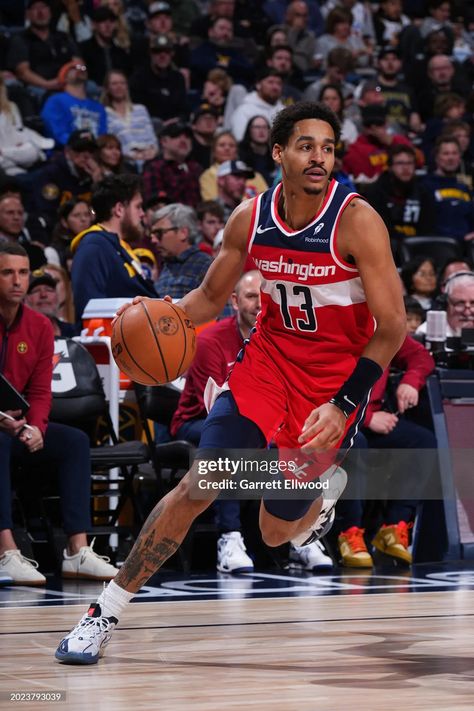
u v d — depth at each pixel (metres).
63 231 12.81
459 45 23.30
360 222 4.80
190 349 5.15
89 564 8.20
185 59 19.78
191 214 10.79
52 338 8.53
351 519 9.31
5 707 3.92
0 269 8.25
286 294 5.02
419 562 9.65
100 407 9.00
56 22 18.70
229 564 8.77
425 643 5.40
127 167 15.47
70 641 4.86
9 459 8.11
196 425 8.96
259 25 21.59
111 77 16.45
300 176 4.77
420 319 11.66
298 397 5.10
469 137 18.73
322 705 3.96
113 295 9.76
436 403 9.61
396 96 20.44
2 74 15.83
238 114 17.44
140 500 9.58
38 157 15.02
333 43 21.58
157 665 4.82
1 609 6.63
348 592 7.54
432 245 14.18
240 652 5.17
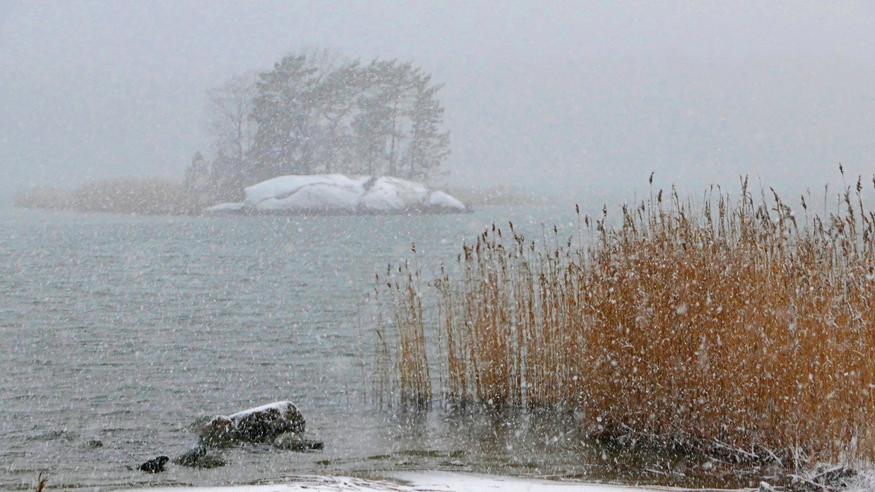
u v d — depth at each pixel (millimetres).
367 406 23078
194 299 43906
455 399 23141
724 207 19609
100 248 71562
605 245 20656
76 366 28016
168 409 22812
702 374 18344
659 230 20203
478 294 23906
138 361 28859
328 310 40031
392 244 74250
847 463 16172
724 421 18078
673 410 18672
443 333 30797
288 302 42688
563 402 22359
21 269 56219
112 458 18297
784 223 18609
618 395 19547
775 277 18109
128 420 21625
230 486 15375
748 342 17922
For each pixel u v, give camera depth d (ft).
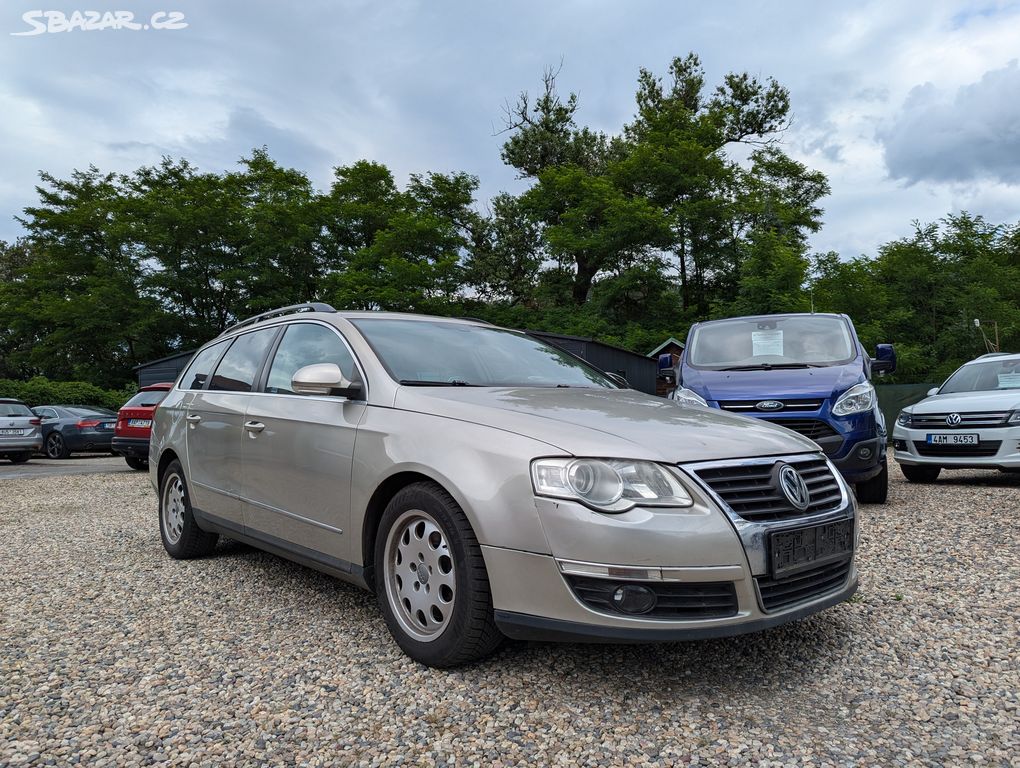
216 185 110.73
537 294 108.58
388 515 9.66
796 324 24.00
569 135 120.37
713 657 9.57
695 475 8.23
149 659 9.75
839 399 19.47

*****

* Exercise requirements
Set down each line of the material exactly and skip every image.

* Answer for the task
u v d — depth at each pixel (metres).
63 231 12.81
459 45 23.30
360 222 4.80
190 349 5.15
89 564 8.20
185 59 19.78
191 214 10.79
52 338 8.53
351 519 9.31
5 707 3.92
0 269 8.25
286 294 5.02
419 562 9.65
100 407 9.00
56 22 18.70
229 564 8.77
425 643 5.40
127 167 15.47
70 641 4.86
9 459 8.11
196 425 8.96
259 25 21.59
111 77 16.45
300 176 4.77
420 319 11.66
298 397 5.10
469 137 18.73
322 705 3.96
113 295 9.76
436 403 9.61
396 96 20.44
2 74 15.83
238 114 17.44
140 500 9.58
38 157 15.02
333 43 21.58
157 665 4.82
1 609 6.63
348 592 7.54
432 245 14.18
240 652 5.17
u v d — depth at each pixel (millimetres).
367 406 23078
194 299 43906
455 399 23141
724 207 19609
100 248 71562
605 245 20656
76 366 28016
168 409 22812
702 374 18344
659 230 20203
478 294 23906
138 361 28859
328 310 40031
392 244 74250
847 463 16172
724 421 18078
673 410 18672
443 333 30797
288 302 42688
563 402 22359
21 269 56219
112 458 18297
784 223 18609
618 395 19547
775 277 18109
128 420 21625
230 486 15375
748 342 17922
For each pixel u v, give camera depth d (ft).
216 185 110.73
537 294 108.58
388 515 9.66
796 324 24.00
569 135 120.37
713 657 9.57
695 475 8.23
149 659 9.75
839 399 19.47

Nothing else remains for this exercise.